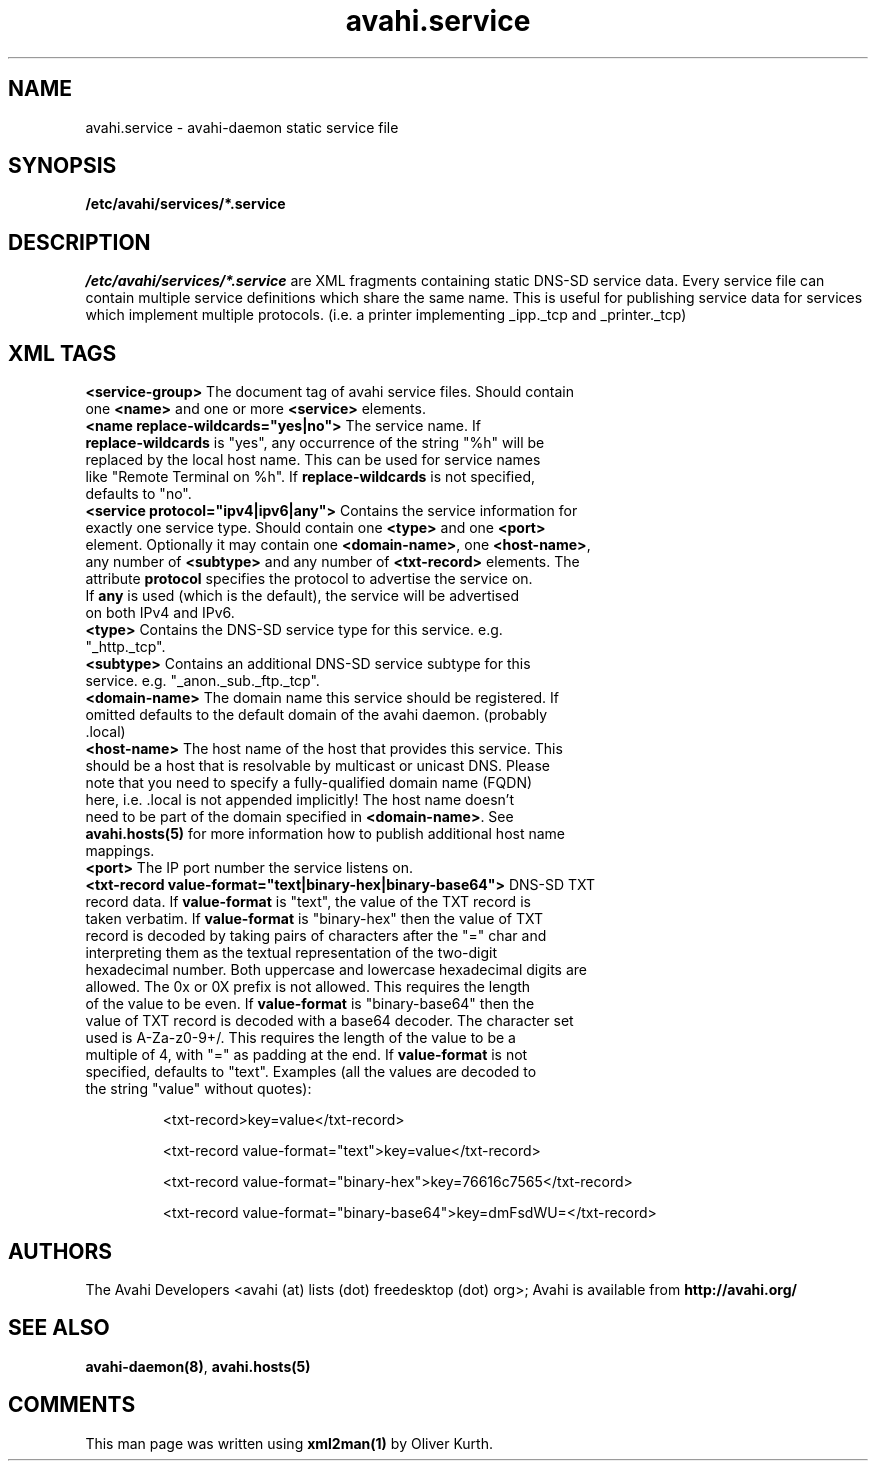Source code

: .TH avahi.service 5 User Manuals
.SH NAME
avahi.service \- avahi-daemon static service file
.SH SYNOPSIS
\fB/etc/avahi/services/*.service
\f1
.SH DESCRIPTION
\fI/etc/avahi/services/*.service\f1 are XML fragments containing static DNS-SD service data. Every service file can contain multiple service definitions which share the same name. This is useful for publishing service data for services which implement multiple protocols. (i.e. a printer implementing _ipp._tcp and _printer._tcp)
.SH XML TAGS
.TP
\fB<service-group>\f1 The document tag of avahi service files. Should contain one \fB<name>\f1 and one or more \fB<service>\f1 elements.
.TP
\fB<name replace-wildcards="yes|no">\f1 The service name. If \fBreplace-wildcards\f1 is "yes", any occurrence of the string "%h" will be replaced by the local host name. This can be used for service names like "Remote Terminal on %h". If \fBreplace-wildcards\f1 is not specified, defaults to "no".
.TP
\fB<service protocol="ipv4|ipv6|any">\f1 Contains the service information for exactly one service type. Should contain one \fB<type>\f1 and one \fB<port>\f1 element. Optionally it may contain one \fB<domain-name>\f1, one \fB<host-name>\f1, any number of \fB<subtype>\f1 and any number of \fB<txt-record>\f1 elements. The attribute \fBprotocol\f1 specifies the protocol to advertise the service on. If \fBany\f1 is used (which is the default), the service will be advertised on both IPv4 and IPv6.
.TP
\fB<type>\f1 Contains the DNS-SD service type for this service. e.g. "_http._tcp".
.TP
\fB<subtype>\f1 Contains an additional DNS-SD service subtype for this service. e.g. "_anon._sub._ftp._tcp".
.TP
\fB<domain-name>\f1 The domain name this service should be registered. If omitted defaults to the default domain of the avahi daemon. (probably .local)
.TP
\fB<host-name>\f1 The host name of the host that provides this service. This should be a host that is resolvable by multicast or unicast DNS. Please note that you need to specify a fully-qualified domain name (FQDN) here, i.e. .local is not appended implicitly! The host name doesn't need to be part of the domain specified in \fB<domain-name>\f1. See \fBavahi.hosts(5)\f1 for more information how to publish additional host name mappings.
.TP
\fB<port>\f1 The IP port number the service listens on.
.TP
\fB<txt-record value-format="text|binary-hex|binary-base64">\f1 DNS-SD TXT record data. If \fBvalue-format\f1 is "text", the value of the TXT record is taken verbatim. If \fBvalue-format\f1 is "binary-hex" then the value of TXT record is decoded by taking pairs of characters after the "=" char and interpreting them as the textual representation of the two-digit hexadecimal number. Both uppercase and lowercase hexadecimal digits are allowed. The 0x or 0X prefix is not allowed. This requires the length of the value to be even. If \fBvalue-format\f1 is "binary-base64" then the value of TXT record is decoded with a base64 decoder. The character set used is A-Za-z0-9+/. This requires the length of the value to be a multiple of 4, with "=" as padding at the end. If \fBvalue-format\f1 is not specified, defaults to "text". Examples (all the values are decoded to the string "value" without quotes):

<txt-record>key=value</txt-record>

<txt-record value-format="text">key=value</txt-record>

<txt-record value-format="binary-hex">key=76616c7565</txt-record>

<txt-record value-format="binary-base64">key=dmFsdWU=</txt-record>
.SH AUTHORS
The Avahi Developers <avahi (at) lists (dot) freedesktop (dot) org>; Avahi is available from \fBhttp://avahi.org/\f1
.SH SEE ALSO
\fBavahi-daemon(8)\f1, \fBavahi.hosts(5)\f1
.SH COMMENTS
This man page was written using \fBxml2man(1)\f1 by Oliver Kurth.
━━━━
Among the records, find the lines that contain "additional" and copy each of them.

\fB<subtype>\f1 Contains an additional DNS-SD service subtype for this service. e.g. "_anon._sub._ftp._tcp".
\fB<host-name>\f1 The host name of the host that provides this service. This should be a host that is resolvable by multicast or unicast DNS. Please note that you need to specify a fully-qualified domain name (FQDN) here, i.e. .local is not appended implicitly! The host name doesn't need to be part of the domain specified in \fB<domain-name>\f1. See \fBavahi.hosts(5)\f1 for more information how to publish additional host name mappings.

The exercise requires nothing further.